Hillary Clinton, ihre Anhänger und die meisten Medien beschuldigten Donald Trump, ein schlechter Verlierer zu sein. Der republikanische Präsidentschaftskandidat hatte sich nach dem ersten Fernsehduell mit seiner demokratischen Kandidatin darüber beschwert, dass mit seinem Mikrophon etwas nicht stimmte. Umfragen wiesen Clinton als Siegerin den TV-Duells, das von rund 80 Millionen US-Amerikanern verfolgt wurde, aus.

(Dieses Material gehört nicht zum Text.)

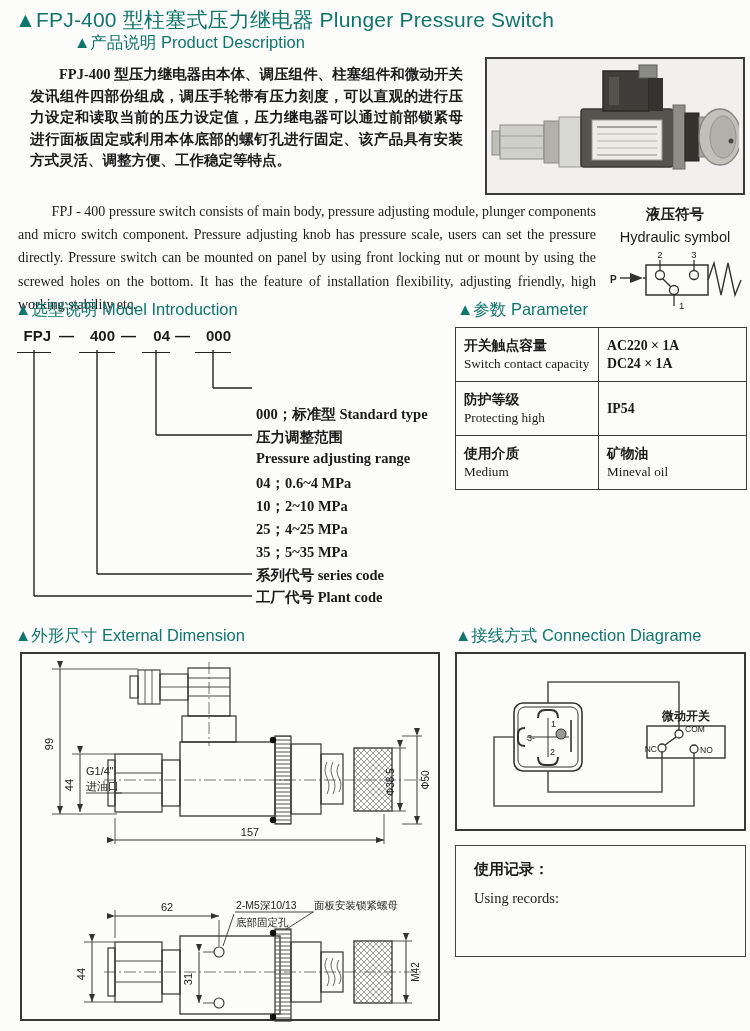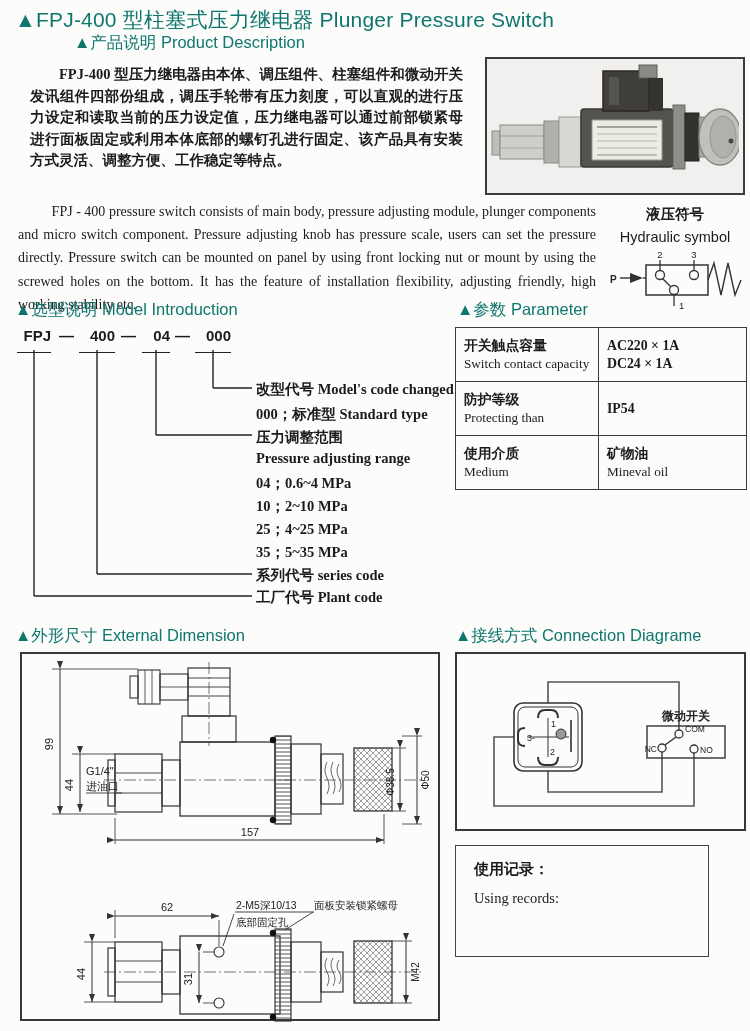--- a/index.html
+++ b/index.html
@@ -120,7 +120,6 @@
   <span class="abs code-dash" style="left:160px;top:2px;">—</span>
   <span class="abs code-seg" style="left:180px;top:2px;width:36px;">000</span>
 
-  <div class="abs note" style="left:241px;top:55px;">改型代号 Model's code changed</div>
   <div class="abs note" style="left:241px;top:80px;">000；标准型 Standard type</div>
   <div class="abs note" style="left:241px;top:103px;">压力调整范围</div>
   <div class="abs note" style="left:241px;top:125px;">Pressure adjusting range</div>

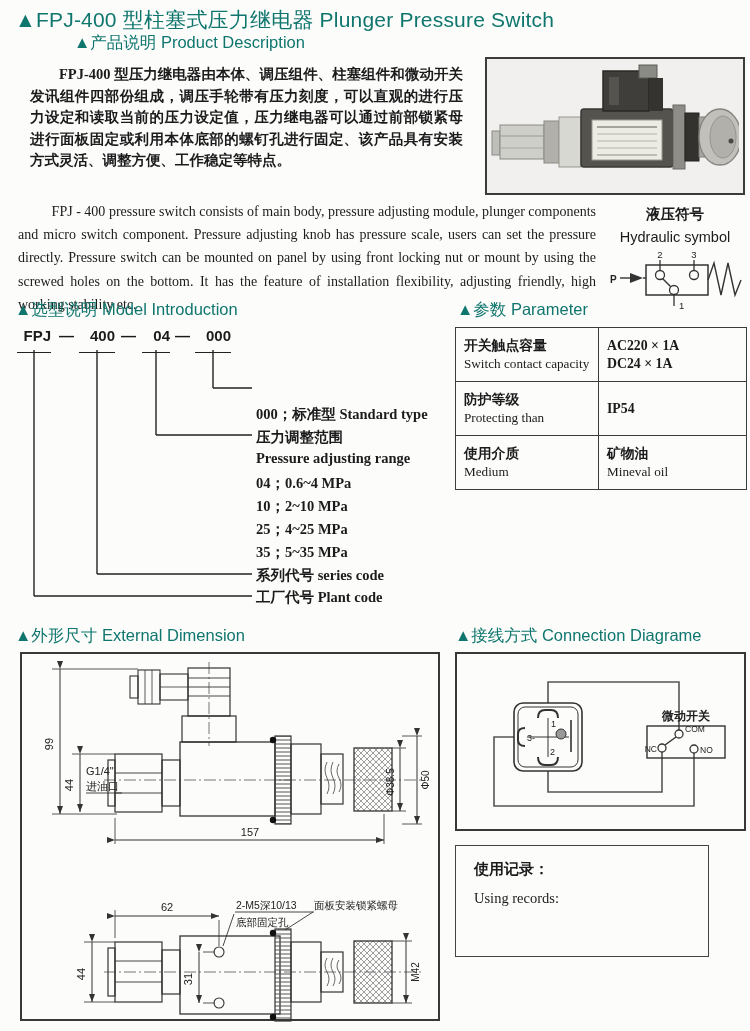--- a/index.html
+++ b/index.html
@@ -152,7 +152,7 @@
     <tr>
       <td>
           <div class="p-cn">防护等级</div>
-          <div class="p-en">Protecting than</div>
+          <div class="p-en">Protecting high</div>
         </td>
       <td>
           <div class="p-cn">IP54</div>

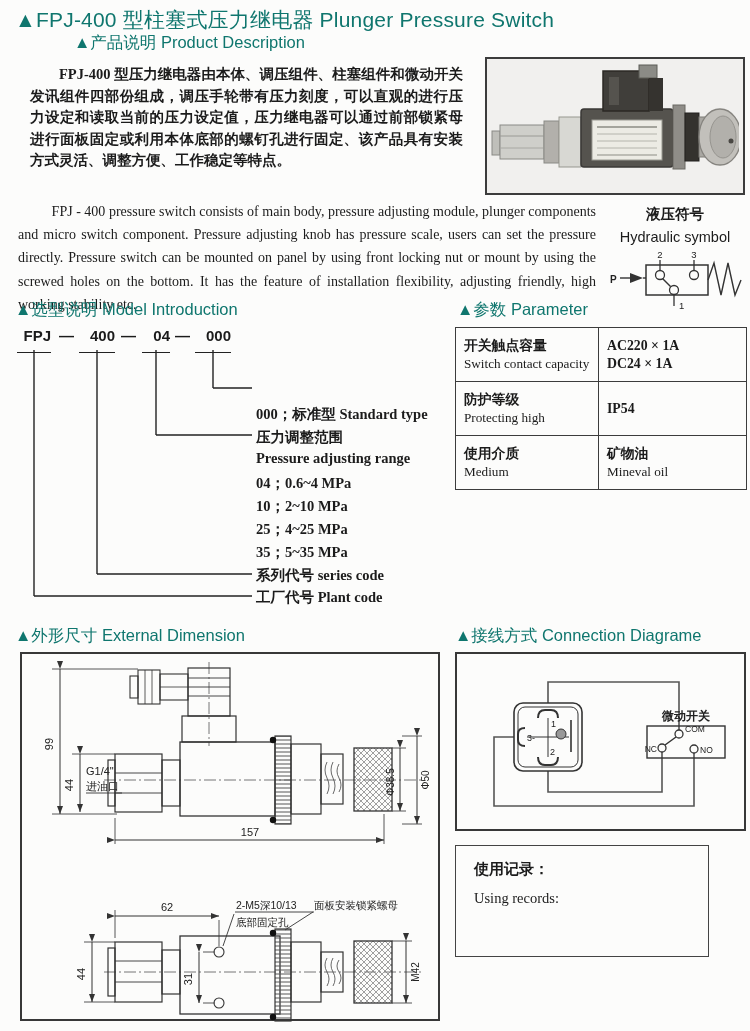--- a/index.html
+++ b/index.html
@@ -349,7 +349,7 @@
   </svg>
 </div>
 
-<div class="abs recbox" style="left:455px;top:845px;width:254px;height:112px;">
+<div class="abs recbox" style="left:455px;top:845px;width:291px;height:112px;">
   <div class="abs" style="left:18px;top:14px;font-size:15px;font-weight:bold;">使用记录：</div>
   <div class="abs" style="left:18px;top:44px;font-size:14.5px;">Using records:</div>
 </div>

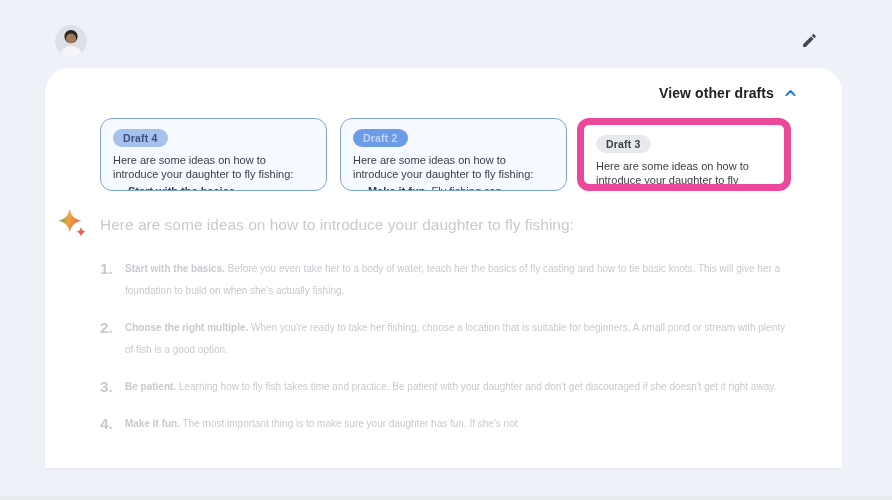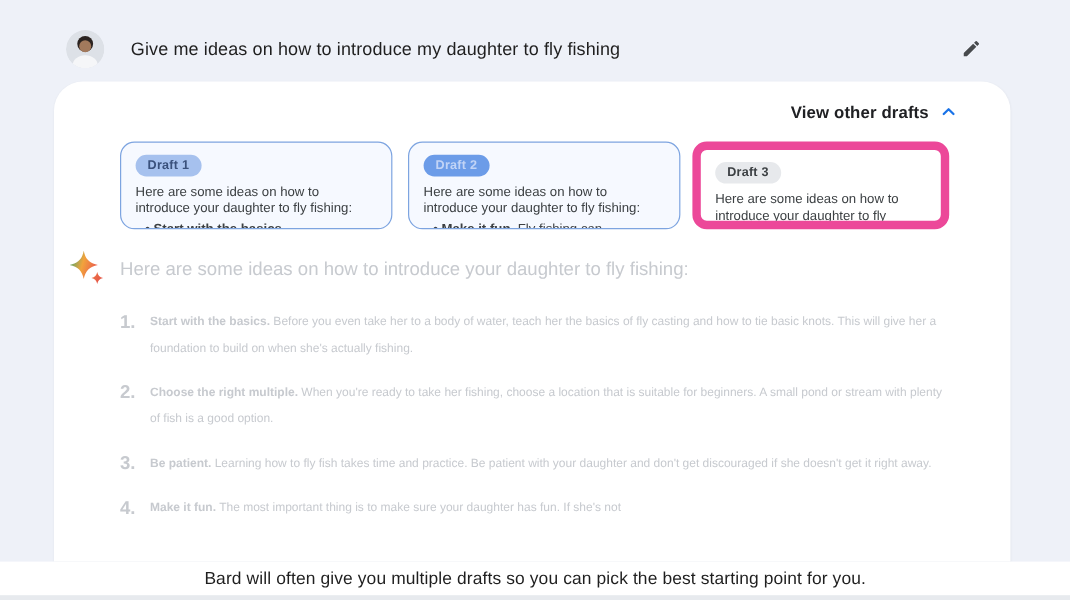--- a/index.html
+++ b/index.html
@@ -93,7 +93,6 @@
         </g>
       </svg>
     </span>
-    <span class="prompt-text">Give me ideas on how to introduce my daughter to fly fishing</span>
   </div>
   <button class="edit-btn" style="position:absolute; right:72px; top:31px;" title="">
     <svg viewBox="0 0 24 24">

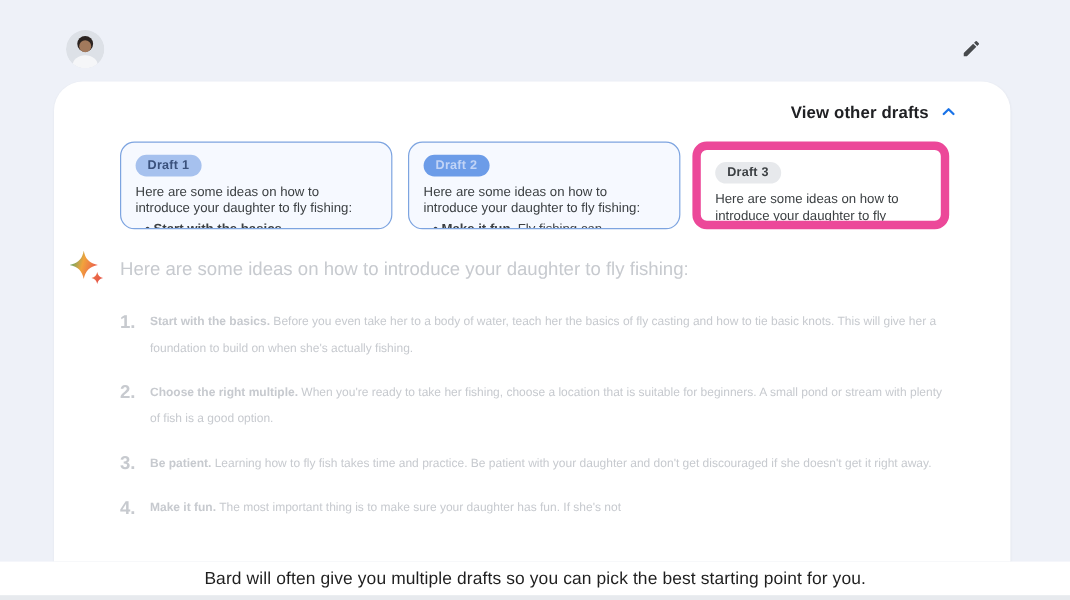--- a/index.html
+++ b/index.html
@@ -110,7 +110,7 @@
     </button>
 
     <div id="draft-1" class="draft-card blue">
-      <span class="draft-badge badge-1">Draft 1</span>
+      <span class="draft-badge badge-1">Draft 4</span>
       <div class="draft-intro">Here are some ideas on how to introduce your daughter to fly fishing:</div>
       <div class="draft-bullet"><b>Start with the basics</b><span></span></div>
     </div>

Doch nun räumten die Organisatoren der TV-Debatte ein, dass es tatsächlich ein Problem mit Trumps Mikrophon gegeben hat: „In der ersten Debatte gab es Probleme mit der Anlage, die sich auf die Lautstärke von Donald Trumps Stimme im Saal ausgewirkt haben“, teilte die Kommission für Präsidentschaftsdebatten laut CNN mit. Über die Ursachen teilte die Kommission nichts mit. Nach der Fernsehdebatte fragte der republikanische Präsidentschaftskandidat, ob hinter seinen Problemen mit dem Mikrophon eine Absicht stehe. „Ich hatte kein Mikro, das in dem Raum ordnungsgemäß funktionierte“, sagte Trump.

Wie es seitens CNN heißt, war Trumps Stimme bei etlichen Antworten am Beginn leiser, vielleicht, weil er zu weit weg vom Mikrophon stand. Im Verlauf der Antworten Trumps schien es, als hätte jemand die Lautstärke höhergedreht. Unklar ist, ob die unterschiedlichen Klanghöhen auch von den Fernsehzuschauern vernommen werden konnten. Vor allem aber bleibt die Frage offen, wie und warum der Kommission für Präsidentschaftsdebatte die offenkundige Panne mit Trumps Mikrophon unterlaufen konnte. Angesichts der Bedeutung der TV-Duelle im US-Präsidentschaftswahlkampf ist davon auszugehen, dass die verwendete Ausrüstung zuvor mehrmals auf ihre Funktionstüchtigkeit überprüft wird. Wurde da vielleicht manipuliert, um Trump lächerlich zu machen?